<102>C'est, de nos jours, sous cet illustre nom
Que dans le monde il fait son ministère :
Il rajeunit une vieille guenon,
D'un monstre fée, égal à Carabosse,
Par son grand art il aplanit la bosse,
D'une grisette il fait une Junon,
De Messaline un pudique tendron;
Il prend ainsi dans son piége bizarre
L'ambitieux, le prodigue, l'avare,
Le jouvenceau digne d'autres plaisirs,
Et le vieillard qui n'a que des désirs.
De plus, Hymen a certain personnage
Plus séduisant, plus adroit, plus trompeur,
Qui, pour grossir la cour de son seigneur,
S'en va criant : Jeunesse, qu'on s'engage!
Chez notre dieu se cueille cette fleur
Qu'Amour flétrit de son souffle volage,
Que peu d'humains reçoivent en partage;
Ce don des dons vous vient de la pudeur,
Qui va former les nœuds du mariage.
Mais ces liens, par ce fourbe noués,
Et des deux parts rarement avoués,
Furent forgés sous le sinistre auspice
D'un vieux cyclope, aux gouffres de l'Etna.

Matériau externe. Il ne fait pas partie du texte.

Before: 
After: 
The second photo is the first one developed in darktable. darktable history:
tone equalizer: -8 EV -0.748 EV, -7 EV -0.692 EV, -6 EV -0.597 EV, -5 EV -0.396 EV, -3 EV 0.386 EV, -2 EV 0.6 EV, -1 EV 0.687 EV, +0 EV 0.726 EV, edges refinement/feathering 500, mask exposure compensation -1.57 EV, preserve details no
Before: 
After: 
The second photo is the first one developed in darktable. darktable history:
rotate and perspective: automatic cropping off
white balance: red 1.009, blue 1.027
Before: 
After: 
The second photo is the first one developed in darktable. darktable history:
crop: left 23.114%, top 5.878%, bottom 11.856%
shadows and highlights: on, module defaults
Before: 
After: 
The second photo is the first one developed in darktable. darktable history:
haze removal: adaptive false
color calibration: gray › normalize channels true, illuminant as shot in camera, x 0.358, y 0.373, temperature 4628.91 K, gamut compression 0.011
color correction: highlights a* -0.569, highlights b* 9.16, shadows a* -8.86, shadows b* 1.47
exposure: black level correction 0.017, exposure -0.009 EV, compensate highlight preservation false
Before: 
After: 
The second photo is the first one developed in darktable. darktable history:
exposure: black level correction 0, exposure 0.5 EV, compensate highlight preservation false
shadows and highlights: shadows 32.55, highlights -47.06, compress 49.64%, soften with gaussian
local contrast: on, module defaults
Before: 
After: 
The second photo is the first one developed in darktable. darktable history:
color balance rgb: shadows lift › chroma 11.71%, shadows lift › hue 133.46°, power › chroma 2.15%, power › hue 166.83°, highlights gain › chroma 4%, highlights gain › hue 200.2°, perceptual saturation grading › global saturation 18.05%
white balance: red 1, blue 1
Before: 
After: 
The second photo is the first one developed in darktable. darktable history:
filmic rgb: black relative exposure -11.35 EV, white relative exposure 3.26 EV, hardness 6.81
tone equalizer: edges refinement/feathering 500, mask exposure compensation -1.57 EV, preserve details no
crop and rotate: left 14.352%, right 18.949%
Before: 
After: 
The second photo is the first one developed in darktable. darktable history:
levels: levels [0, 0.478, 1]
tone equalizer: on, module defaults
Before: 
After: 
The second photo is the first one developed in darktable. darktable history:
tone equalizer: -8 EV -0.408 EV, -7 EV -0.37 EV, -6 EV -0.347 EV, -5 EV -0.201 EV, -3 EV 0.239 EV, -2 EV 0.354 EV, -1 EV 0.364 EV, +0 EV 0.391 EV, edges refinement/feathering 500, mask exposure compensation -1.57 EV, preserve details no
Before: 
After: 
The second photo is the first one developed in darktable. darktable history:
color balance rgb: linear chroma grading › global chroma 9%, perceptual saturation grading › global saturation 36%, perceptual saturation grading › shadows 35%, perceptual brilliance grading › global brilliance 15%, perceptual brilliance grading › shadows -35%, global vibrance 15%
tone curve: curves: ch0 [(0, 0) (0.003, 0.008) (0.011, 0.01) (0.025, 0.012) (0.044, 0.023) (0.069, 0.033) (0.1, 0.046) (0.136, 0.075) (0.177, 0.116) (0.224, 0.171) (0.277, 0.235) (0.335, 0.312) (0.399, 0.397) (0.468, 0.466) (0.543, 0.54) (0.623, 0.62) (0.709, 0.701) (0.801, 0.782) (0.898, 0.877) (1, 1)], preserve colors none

Certain démon tout pétri de malice,
Pour nous punir, à l'Hymen les donna,
Et celui-ci sans compliment enchaîne
Ces insensés qu'un fourbe conducteur
Dans son palais tous les matins emmène,
Qui, bientôt las d'une éternelle gêne,
Pleins de dépit, brisent avec fureur
Ces fers cruels qui causent leur malheur.
Tels sont les dieux que l'univers adore,
Leurs lois, leur culte et leur religion.
Décidez-vous, il en est temps encore;
Entre ces dieux il faut de l'option.